For instance, nobody disagrees that France is a democratic country. Yet before arriving at the present “majority two-ballot system” that is much admired in Italy, the French changed the rules of the game four times in half a century. The aim was either to promote stability or give a helping hand to a flailing party in power or, more recently, to oust out Jean Marie Le Pen’s National Front party considered unconstitutional by his opponents despite being voted by 12-15% of the electorate. To understand the potential hazards of changing the electoral rules, we don’t need to look far. Ever since the referendum proposed by Segni which resulted in Italy abandoning the system of proportional representation set up at the birth of the republic in favour of a mixed system - 75% majority and 25% proportional for the House of Deputies with a further variation for the Senate -we haven’t stopped arguing for a minute and we have been inundated with proposed reforms of every conceivable kind. For two or three years, there were endless debates on the relative merits of a pure majority system (UK model), a majority two-ballot system (French model), a proportional system with a minimum threshold (German or Spanish models), Chancellorship, and so on... Not surprisingly, each party fought not for the best overall system (which does not exist) but for the system that was expected to give the best chance of success in the next elections.

The problem is that the effectiveness of an electoral system may vary with circumstances, especially in a system such as ours that is yet to settle down. At the end of the day, the Centre-Left coalition campaigned for and attempted to approve a certain reform against Italian tradition and with the sole votes of the majority because, after signing an agreement with the Lega Nord, the Casa delle Libertà coalition realised that the infamous “Mattarellum” proposal would guarantee them the best results. If we look further afield to the European Union and future common home, we see that the Fifteen have fifteen different electoral systems. Four Members (Belgium, Finland, Luxembourg and Portugal) have opted for pure proportional representation (with various variations on the theme). One Member (Ireland) has a highly complex proportional system with transferable votes. Five Members (Spain, Austria, Denmark, Greece and Holland) have a proportional system with a minimum threshold, though each system has been given a particular slant to meet individual objectives.

One Member (Germany) has adopted a highly scientific mixed proportional system that is unique the world over and an authentic brainteaser.

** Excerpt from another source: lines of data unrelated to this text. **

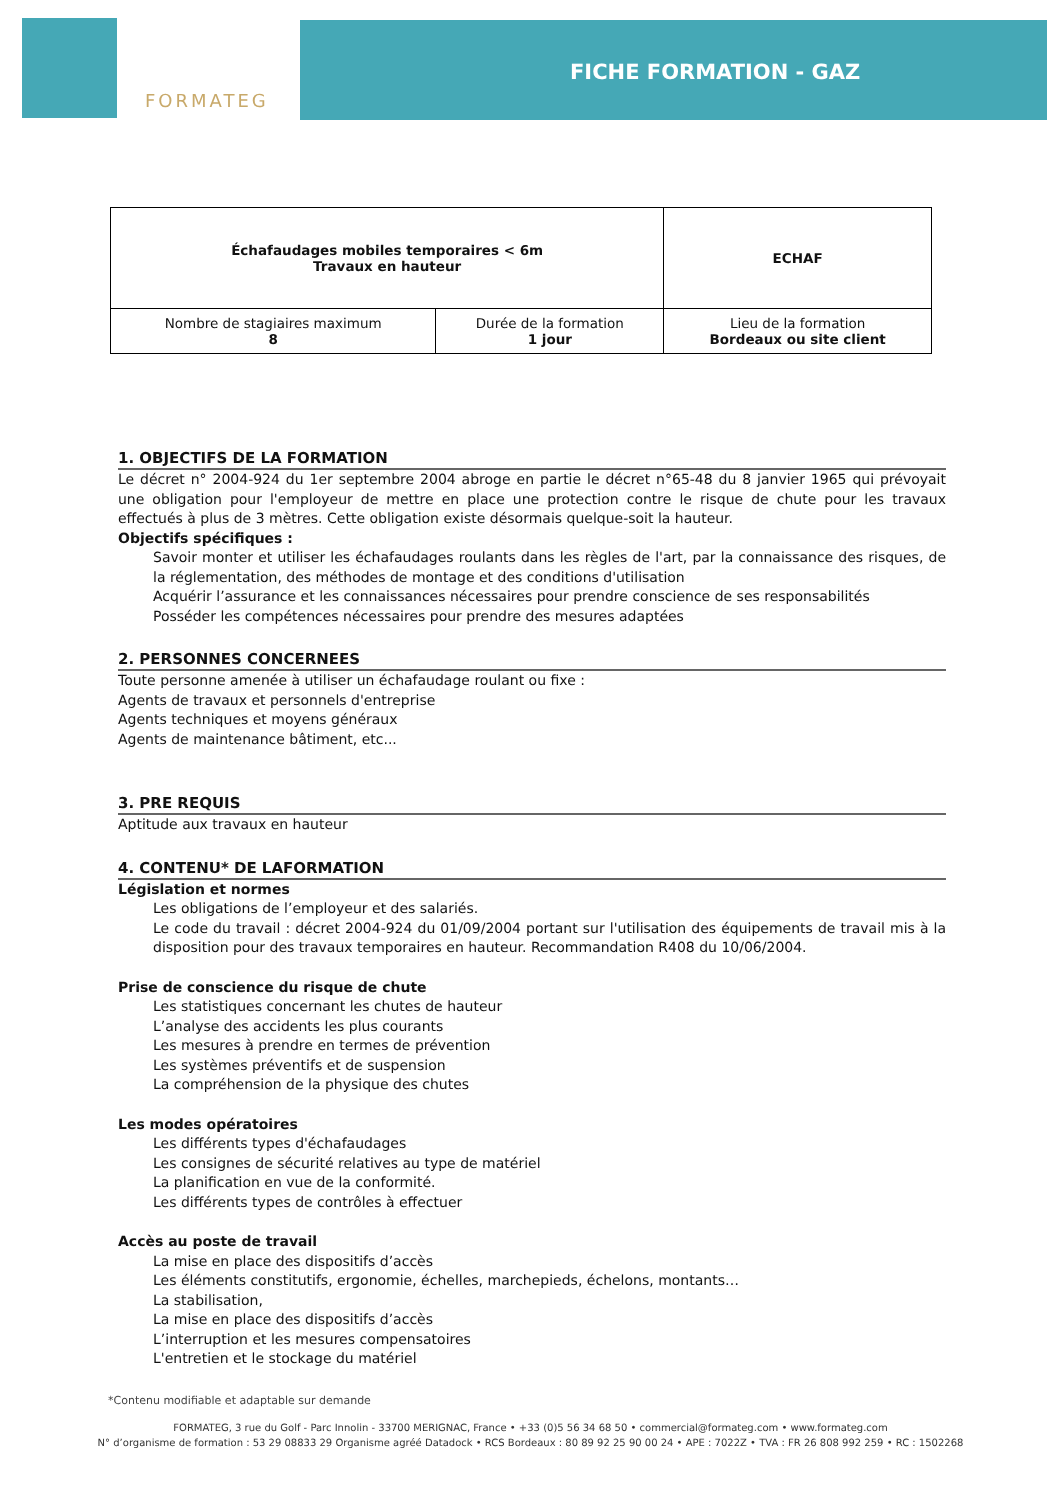FORMATEG
FICHE FORMATION - GAZ
| Échafaudages mobiles temporaires < 6m Travaux en hauteur | | ECHAF |
| Nombre de stagiaires maximum 8 | Durée de la formation 1 jour | Lieu de la formation Bordeaux ou site client |
1. OBJECTIFS DE LA FORMATION
Le décret n° 2004-924 du 1er septembre 2004 abroge en partie le décret n°65-48 du 8 janvier 1965 qui prévoyait une obligation pour l'employeur de mettre en place une protection contre le risque de chute pour les travaux effectués à plus de 3 mètres. Cette obligation existe désormais quelque-soit la hauteur.
Objectifs spécifiques :
Savoir monter et utiliser les échafaudages roulants dans les règles de l'art, par la connaissance des risques, de la réglementation, des méthodes de montage et des conditions d'utilisation
Acquérir l’assurance et les connaissances nécessaires pour prendre conscience de ses responsabilités
Posséder les compétences nécessaires pour prendre des mesures adaptées
2. PERSONNES CONCERNEES
Toute personne amenée à utiliser un échafaudage roulant ou fixe :
Agents de travaux et personnels d'entreprise
Agents techniques et moyens généraux
Agents de maintenance bâtiment, etc...
3. PRE REQUIS
Aptitude aux travaux en hauteur
4. CONTENU* DE LAFORMATION
Législation et normes
Les obligations de l’employeur et des salariés.
Le code du travail : décret 2004-924 du 01/09/2004 portant sur l'utilisation des équipements de travail mis à la disposition pour des travaux temporaires en hauteur. Recommandation R408 du 10/06/2004.
Prise de conscience du risque de chute
Les statistiques concernant les chutes de hauteur
L’analyse des accidents les plus courants
Les mesures à prendre en termes de prévention
Les systèmes préventifs et de suspension
La compréhension de la physique des chutes
Les modes opératoires
Les différents types d'échafaudages
Les consignes de sécurité relatives au type de matériel
La planification en vue de la conformité.
Les différents types de contrôles à effectuer
Accès au poste de travail
La mise en place des dispositifs d’accès
Les éléments constitutifs, ergonomie, échelles, marchepieds, échelons, montants…
La stabilisation,
La mise en place des dispositifs d’accès
L’interruption et les mesures compensatoires
L'entretien et le stockage du matériel
*Contenu modifiable et adaptable sur demande
FORMATEG, 3 rue du Golf - Parc Innolin - 33700 MERIGNAC, France • +33 (0)5 56 34 68 50 • commercial@formateg.com • www.formateg.com
N° d’organisme de formation : 53 29 08833 29 Organisme agréé Datadock • RCS Bordeaux : 80 89 92 25 90 00 24 • APE : 7022Z • TVA : FR 26 808 992 259 • RC : 1502268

If we move on to the three Members that have adopted a majority system of some kind, we see that only the British system can be summed up in a nutshell. The 659 candidates of the 659 constituencies who obtained the greatest number of votes are eligible for the House of Commons. Given that in France (as here in Italy), political parties abound, the French have adopted a two-ballot system where an absolute majority is required in the first round. Candidates who achieve over 12.5% of votes are eligible to stand in the second round where a simple majority is sufficient. Supporters of this system maintain that whilst it enables all parties to take part in the first round without distorting the final outcome, it promotes pacts between “similar” parties in the second round so simplifying the parliamentary process.

In actual fact, it also favours a market of “stray cows”, but since it also guarantees a high degree of governability, it is worth taking into consideration. As far as the Italian system is concerned, it must be said that the current mix of majority and proportional votes is an entirely Italian invention that cannot be found anywhere else in the world.

This does not necessarily make it wrong. It simply means that the balance of power in Italy cannot be found elsewhere.

Which system gives voters the best idea of which government their votes will go to and who that government will be lead by? Generally speaking, the answer should be the “majority system” (at least until the deputies change sides), but we cannot ignore the German exception to this rule. All in all, there is something for everyone. Many apologies to the United States which, despite the chaos, gave us all a lesson on democracy that not everyone would have been capable of.